YOUR ASSIGNMENT:
Resume the passage below about keeping conflicts inside the black community, starting right after its last sentence.

SELECTED TEXT:

    To me, that is hogwash. But, if I were to be political, there may be some groups that gain an advantage by reinforcing those fears.

    I do not know where I got the idea that those problems needed to stay in the family. I have read a great deal of African-American (including African-Anglo) literature (Malcolm X, Marcus Garvey, James Baldwin, etc.). Maybe I am wrong, but there is a strain that any INTRA-cultural conflicts in the black community have to be denied to the over-arching culture, and only dealt INSIDE the black community.

    I expect that it is kind of a defense mechanism that most marginalized use to protect themselves. (Quick Pride Aside: a homosexual friend of mine once said that Pride Month is there to commemorate the week that gay people got along with each other). “You got to accentuate the positive; eliminate the negative….”

Landmark coordinate records:
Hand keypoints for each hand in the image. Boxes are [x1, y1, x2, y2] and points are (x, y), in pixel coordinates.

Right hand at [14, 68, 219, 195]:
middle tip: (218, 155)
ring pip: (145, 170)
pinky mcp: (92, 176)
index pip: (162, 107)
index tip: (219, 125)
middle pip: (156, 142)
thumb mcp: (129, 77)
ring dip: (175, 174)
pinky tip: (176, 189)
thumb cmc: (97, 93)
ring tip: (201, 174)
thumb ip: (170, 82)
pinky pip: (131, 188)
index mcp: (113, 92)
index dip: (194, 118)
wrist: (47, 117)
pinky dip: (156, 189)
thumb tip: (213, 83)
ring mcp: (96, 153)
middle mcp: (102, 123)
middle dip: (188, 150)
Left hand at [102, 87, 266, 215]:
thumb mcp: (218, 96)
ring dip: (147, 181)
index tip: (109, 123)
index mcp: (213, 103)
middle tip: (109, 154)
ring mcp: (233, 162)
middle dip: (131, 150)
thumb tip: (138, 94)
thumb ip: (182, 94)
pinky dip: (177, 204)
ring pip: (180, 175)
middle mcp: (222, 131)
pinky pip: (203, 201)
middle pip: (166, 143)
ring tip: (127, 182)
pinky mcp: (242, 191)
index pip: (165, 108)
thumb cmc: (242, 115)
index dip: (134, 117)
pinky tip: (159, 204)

RESPONSE AREA:
    The fact that Smith may be open to calling out the problems WITHIN the black community in a public way is something that should not be underestimated. Assuming that what I have said above is accurate, his public statements suggest that issues facing the black community are not going to be treated strictly as an in-group problem. Black people could stand out and say, “we want police to protect us because BLACK LIVES MATTER.’

    That is one of my big problems with BLM (leaving aside the fraud, etc.). White people will say, yes, ALL LIVES MATTER, but, when your neighbors home is burning down, you don’t complain that your home matters too, you put out the fire in your neighbors house. I think it is a bad analogy because what BLM addresses is not a fire in your neighbor’s house. BLM wants to address the fire in the basement (police killings of black people) while it ignores the fire in the kitchen (drugs), fire in the living room (neighborhood crime), fire in the bedroom (fatherlessness in the black community); fire in the areas where my house analogy runs short (rampant abortion in the black community, black on black violence, general crime in black neighborhoods). I do not like BLM because it is dishonest; it only cares about one way in which Black Lives Matter (and it is such a small part of the issues facing the community).

    I would love nothing more than for the black community to become integrated into the American Dream. That community has faced more ups and downs than most communities in realizing that goal. Much of that has to do with skin color than anything else. But, frankly, they are much better off than they have ever been.

    But, problems still persist.

    If Smith does anything to break down a barrier to accomplishing that goal, being labeled an Ethics Hero on this site will be one of the least of his accolades (sorry, Jack, you know it is true; but, at least you can say you were the first to recognize his “genius”.)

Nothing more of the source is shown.